» **What you have to do**
Omit every picture, then return each line of the data below exactly.

» **Data supplied**
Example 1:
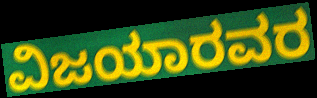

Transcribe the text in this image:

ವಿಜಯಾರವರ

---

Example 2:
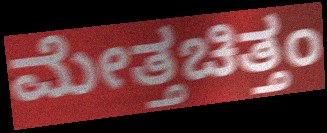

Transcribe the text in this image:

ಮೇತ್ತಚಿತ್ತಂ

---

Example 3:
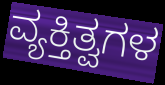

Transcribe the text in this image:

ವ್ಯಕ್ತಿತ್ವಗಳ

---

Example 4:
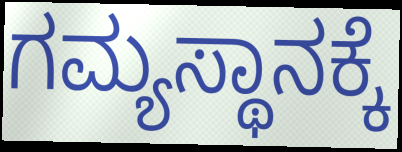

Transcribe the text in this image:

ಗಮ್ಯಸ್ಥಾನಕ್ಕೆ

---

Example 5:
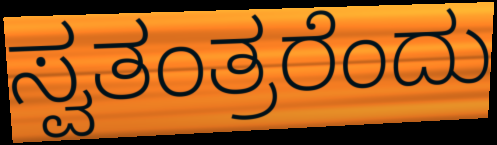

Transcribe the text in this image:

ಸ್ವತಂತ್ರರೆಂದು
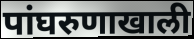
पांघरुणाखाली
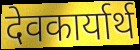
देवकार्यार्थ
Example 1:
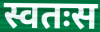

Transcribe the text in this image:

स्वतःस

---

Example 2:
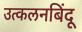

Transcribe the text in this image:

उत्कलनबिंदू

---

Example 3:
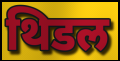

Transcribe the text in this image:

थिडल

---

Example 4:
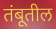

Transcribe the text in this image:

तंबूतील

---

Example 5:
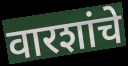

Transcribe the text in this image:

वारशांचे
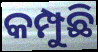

» **Answer box**
Example 1:

Transcribe the text in this image:

ವಿಜಯಾರವರ

---

Example 2:

Transcribe the text in this image:

ಮೇತ್ತಚಿತ್ತಂ

---

Example 3:

Transcribe the text in this image:

ವ್ಯಕ್ತಿತ್ವಗಳ

---

Example 4:

Transcribe the text in this image:

ಗಮ್ಯಸ್ಥಾನಕ್ಕೆ

---

Example 5:

Transcribe the text in this image:

ಸ್ವತಂತ್ರರೆಂದು
पांघरुणाखाली
देवकार्यार्थ
Example 1:

Transcribe the text in this image:

स्वतःस

---

Example 2:

Transcribe the text in this image:

उत्कलनबिंदू

---

Example 3:

Transcribe the text in this image:

थिडल

---

Example 4:

Transcribe the text in this image:

तंबूतील

---

Example 5:

Transcribe the text in this image:

वारशांचे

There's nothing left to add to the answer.